__Text segment__.
- - - -

Let's cross-correlate the template chirps with our entire recording to find the superimposed chirps:
t_upsampled_chirps = find_timing_of(chirps, upsampled_collected, fs_upsampled_collected)
print("Start Time of the Chirps relative to the beginning of the recording: {:f} seconds".format(t_upsampled_chirps))
Start Time of the Chirps relative to the beginning of the recording: 34.307458 seconds
We know that the first white noise burst happens before the chirps. As described previously, we will restrict our search for the first white Gaussian noise from the beginning of the recording up to the timing of the chirps which was found in the previous step.
collected_extract_for_t1, t_collected_extract_for_t1 = extract(upsampled_collected, 'start', t_upsampled_chirps, fs_upsampled_collected)

- - - -

__Data lines__.
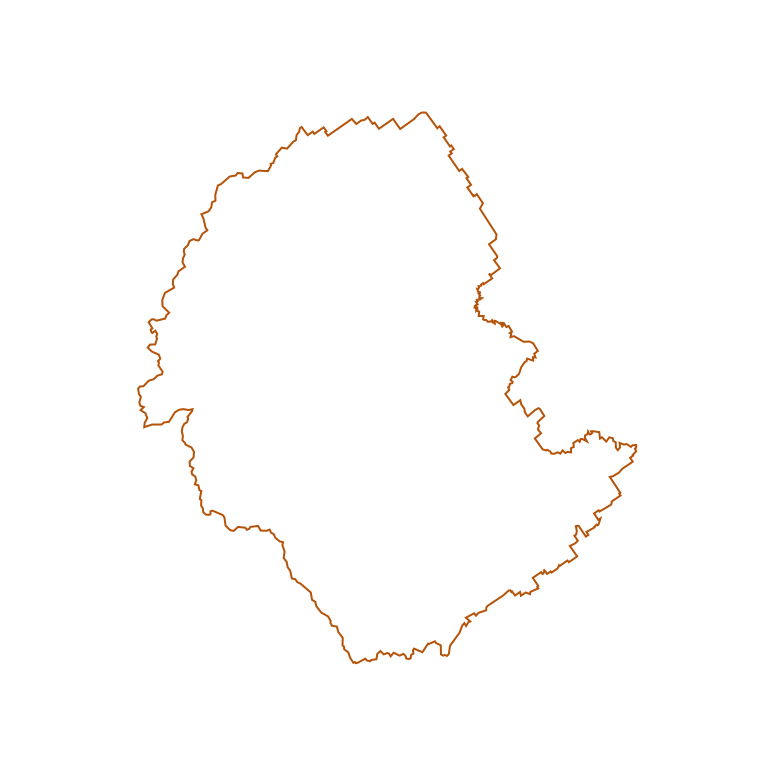 Scenic Rim, Queensland, Australia (Albers equal-area conic projection), rotated 46°
{"feature_id": "25037944B99333709196563", "entity_name": "Scenic Rim", "entity_type": "district", "adm_level": 2, "iso_a3": "AUS", "parent_name": "Australia", "parent_adm1": "Queensland", "projection": "albers", "projection_center": [152.791, -28.04], "detail": "fine", "context": "isolated", "style": "outline", "palette": "amber", "viewbox_px": 768, "rotation_deg": 46, "n_neighbors": 0, "source": "geoboundaries", "source_scale": "gbopen_adm2", "svg_char_len": 6165}
<svg xmlns="http://www.w3.org/2000/svg" viewBox="0 0 768 768"><g transform="rotate(46 384 384)"><path d="M563.7,598.2L565.2,598.3L566.5,595.9L568.6,588.2L570.8,588.5L573.7,586.7L573.6,585.0L576.7,580.6L573.5,576.3L573.6,572.1L578.3,572.0L580.0,568.3L581.5,567.7L584.5,568.4L584.0,563.7L590.2,561.5L591.6,557.5L595.0,557.5L597.1,558.7L599.1,557.1L599.9,555.5L597.7,552.7L598.4,550.1L595.8,548.3L595.2,546.2L603.6,542.7L601.4,532.6L602.2,532.3L604.5,526.1L606.4,526.5L611.4,524.7L618.1,530.8L620.3,530.3L621.0,528.7L623.3,527.6L623.3,525.0L618.1,518.2L615.4,502.5L612.0,495.2L611.9,492.3L615.1,493.0L614.0,488.8L614.7,486.9L609.0,487.4L611.6,478.4L614.5,478.8L614.3,474.8L617.8,467.7L616.0,465.9L615.5,463.8L618.9,445.2L619.2,437.8L620.2,436.4L622.2,436.9L622.3,435.9L627.1,436.7L628.1,430.6L631.4,432.6L632.4,426.9L636.6,424.9L635.2,423.1L638.2,415.0L636.4,414.7L636.4,413.3L626.8,411.6L628.5,401.6L630.8,402.0L630.9,401.1L630.5,399.1L628.4,397.8L633.9,398.6L634.6,394.3L636.0,394.5L637.3,387.2L636.0,384.0L636.9,384.1L638.4,374.6L640.6,374.8L642.2,364.8L629.6,362.8L631.5,357.0L631.3,353.4L625.4,352.4L625.7,350.3L623.8,347.5L619.5,344.7L621.1,342.5L634.0,344.8L634.5,341.8L631.1,341.1L633.4,332.1L632.7,331.7L633.0,329.0L632.0,328.8L634.0,328.5L634.2,327.5L631.0,321.6L630.5,324.2L623.0,322.8L624.0,317.3L625.4,317.6L628.6,304.4L626.7,301.6L628.5,291.3L626.2,290.9L626.4,289.6L607.7,286.1L609.3,283.6L611.0,276.7L610.5,271.7L612.7,259.0L608.0,258.2L608.6,254.6L607.7,254.4L607.6,249.3L604.8,248.4L605.0,246.9L603.1,245.0L600.7,247.8L600.8,250.1L595.8,251.1L594.3,253.5L590.0,255.4L593.6,258.3L594.0,261.8L590.9,261.4L586.9,257.8L584.3,258.7L582.0,257.1L578.9,258.9L579.8,264.1L573.7,264.2L573.3,266.5L568.1,262.6L562.5,267.0L561.9,267.9L563.8,268.3L563.8,270.2L562.9,271.2L560.0,270.3L561.4,272.3L560.7,275.2L562.1,276.8L566.3,277.9L561.3,279.5L560.2,280.8L561.5,283.4L559.0,283.5L558.0,288.9L561.1,291.1L560.1,294.1L563.1,297.0L560.4,299.0L559.6,301.5L555.8,301.6L556.6,305.5L553.6,306.7L552.6,309.9L550.3,311.9L547.9,311.3L544.7,312.3L544.5,313.4L541.2,315.3L527.9,313.3L528.6,305.3L523.4,304.7L521.7,301.2L518.8,300.9L518.1,299.8L518.4,290.9L510.0,289.2L508.7,289.7L507.7,293.5L507.1,303.1L502.1,302.3L499.3,300.2L493.9,299.4L490.3,297.2L489.1,305.5L475.4,303.6L475.3,298.0L472.6,297.0L473.0,295.9L471.3,293.4L472.5,291.2L471.7,289.9L469.2,290.2L467.9,286.6L469.7,285.7L470.5,283.8L470.5,279.7L467.3,273.8L466.0,267.6L466.6,265.6L465.2,263.4L470.8,260.4L468.2,258.2L470.2,256.6L466.6,254.9L467.1,250.4L458.3,248.4L454.3,250.0L450.7,254.2L440.0,257.2L438.2,260.4L436.5,257.8L434.7,258.1L435.3,255.6L428.8,254.0L428.1,256.4L423.3,255.5L421.9,256.8L424.6,257.1L424.8,259.0L422.7,258.2L416.0,260.0L415.3,260.6L417.5,262.4L415.3,263.0L413.2,262.0L413.3,263.7L411.4,266.1L409.0,266.0L407.3,267.6L406.0,267.6L404.4,265.1L400.9,268.6L398.1,265.3L396.5,266.1L394.6,264.5L395.0,266.4L393.4,264.8L392.0,265.8L391.0,264.6L391.9,263.5L391.1,262.8L391.7,261.3L388.8,260.7L389.5,259.3L388.0,258.7L389.9,256.3L390.2,254.0L388.4,255.6L387.0,254.3L387.2,253.4L384.9,253.1L385.4,252.3L384.7,251.2L383.2,252.2L380.1,250.8L381.0,249.9L380.3,247.7L379.5,247.8L380.8,245.6L379.9,245.0L380.2,242.7L381.5,242.9L383.2,232.8L377.4,231.8L379.9,231.4L381.4,220.2L371.3,218.8L371.8,215.2L370.8,213.8L356.4,211.4L357.6,203.0L354.6,199.2L324.5,193.2L322.6,187.2L311.8,185.4L311.8,187.9L310.4,188.4L310.7,189.2L300.5,187.5L301.2,183.0L293.2,181.7L293.6,179.6L283.5,178.4L283.0,181.9L264.6,178.8L265.2,175.1L262.8,174.9L263.5,170.6L259.2,169.9L259.0,171.5L248.0,169.7L248.5,166.7L237.2,164.9L237.1,168.0L217.9,165.3L215.1,168.1L213.9,172.0L214.3,178.4L211.8,195.2L199.6,193.3L196.9,210.3L189.4,209.2L189.0,211.5L180.7,210.2L180.6,214.3L178.6,217.4L177.7,223.3L171.0,223.0L166.4,251.9L161.9,251.2L162.2,249.8L157.5,249.1L155.7,260.4L153.0,260.0L152.0,266.0L141.9,264.8L141.5,266.8L143.7,269.9L144.2,273.9L147.5,278.1L146.7,280.6L147.3,290.3L143.0,293.3L143.6,301.4L144.0,302.3L146.1,302.6L145.7,305.1L148.1,310.2L146.9,312.6L148.3,313.4L150.2,319.6L143.7,325.7L142.0,329.5L141.6,338.3L137.6,341.9L134.2,339.6L130.5,342.8L131.1,345.7L127.6,350.8L127.0,362.4L125.8,365.6L130.7,373.9L135.1,378.0L133.8,381.5L136.9,385.4L137.9,390.3L135.0,397.4L139.5,398.9L147.3,403.6L150.7,404.3L149.8,410.3L152.0,417.0L151.2,418.5L147.5,420.4L146.0,424.5L148.0,428.7L147.9,433.8L149.4,435.8L152.7,437.7L153.9,441.3L156.7,444.5L161.4,445.7L160.2,453.6L161.9,456.9L162.3,462.9L165.1,466.3L168.9,468.0L166.3,478.3L169.6,485.2L174.3,489.3L183.5,489.0L183.4,492.6L184.9,496.0L180.4,503.7L177.2,504.8L176.0,506.6L176.2,510.4L183.0,511.9L182.8,514.1L185.5,515.4L186.3,515.3L186.8,511.5L190.4,512.3L191.7,514.9L193.8,515.9L196.6,521.1L193.2,524.8L193.6,528.6L199.3,528.5L206.5,525.6L210.4,527.4L210.6,530.8L212.1,530.9L213.9,533.4L221.3,534.7L222.8,536.9L220.6,541.3L220.6,546.2L218.2,551.0L218.5,558.6L216.3,561.2L216.5,564.1L221.1,567.3L224.2,567.7L227.3,572.8L229.1,573.8L230.3,574.4L233.8,572.8L233.7,577.3L239.3,575.9L244.2,578.1L245.6,583.0L248.5,586.5L251.9,579.2L258.6,572.2L258.8,569.1L261.8,564.9L259.1,554.0L260.4,548.9L262.6,545.9L267.0,542.6L269.1,539.2L270.2,540.8L271.1,548.1L273.1,549.1L274.7,552.4L273.9,555.3L275.0,558.8L277.6,562.3L281.7,564.8L284.4,568.1L288.6,568.1L289.6,568.9L295.9,566.6L300.9,567.8L304.5,572.0L304.8,577.7L308.1,580.6L312.2,579.6L313.4,583.4L315.8,584.8L319.4,584.0L322.8,585.9L324.8,589.8L327.9,587.9L332.2,590.5L334.0,589.7L338.8,596.4L340.6,596.0L344.3,599.9L348.0,600.9L350.7,603.1L354.2,602.9L356.7,600.6L357.1,599.3L355.0,597.1L355.9,595.4L366.4,591.0L369.0,591.4L375.9,596.4L382.4,596.1L385.3,594.1L385.4,588.3L391.0,583.6L393.6,583.9L394.5,581.6L394.0,579.4L398.6,573.2L403.8,574.5L408.1,570.3L409.3,567.4L412.5,568.5L415.4,567.6L419.1,569.0L424.9,568.3L427.8,566.5L429.2,568.9L435.6,572.0L439.4,577.0L444.6,577.7L448.7,580.5L453.4,581.3L459.9,585.4L462.8,583.4L466.4,584.0L469.7,582.7L483.1,581.5L489.3,585.7L493.0,584.7L496.7,587.0L505.0,587.9L512.3,585.7L517.2,586.9L518.5,588.4L521.7,589.4L525.8,586.4L530.8,589.2L537.9,590.0L543.2,595.4L545.2,595.2L547.1,596.9L552.2,596.1L557.6,598.6L563.2,599.7L563.7,598.2Z" fill="none" stroke="#b45309" stroke-width="2"/></g></svg>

- - - -

Reproduce the passage above on finding the timing of the chirps in the recording, word for word and in full.

__Problem solution__.
Let's cross-correlate the template chirps with our entire recording to find the superimposed chirps:
t_upsampled_chirps = find_timing_of(chirps, upsampled_collected, fs_upsampled_collected)
print("Start Time of the Chirps relative to the beginning of the recording: {:f} seconds".format(t_upsampled_chirps))
Start Time of the Chirps relative to the beginning of the recording: 34.307458 seconds
We know that the first white noise burst happens before the chirps. As described previously, we will restrict our search for the first white Gaussian noise from the beginning of the recording up to the timing of the chirps which was found in the previous step.
collected_extract_for_t1, t_collected_extract_for_t1 = extract(upsampled_collected, 'start', t_upsampled_chirps, fs_upsampled_collected)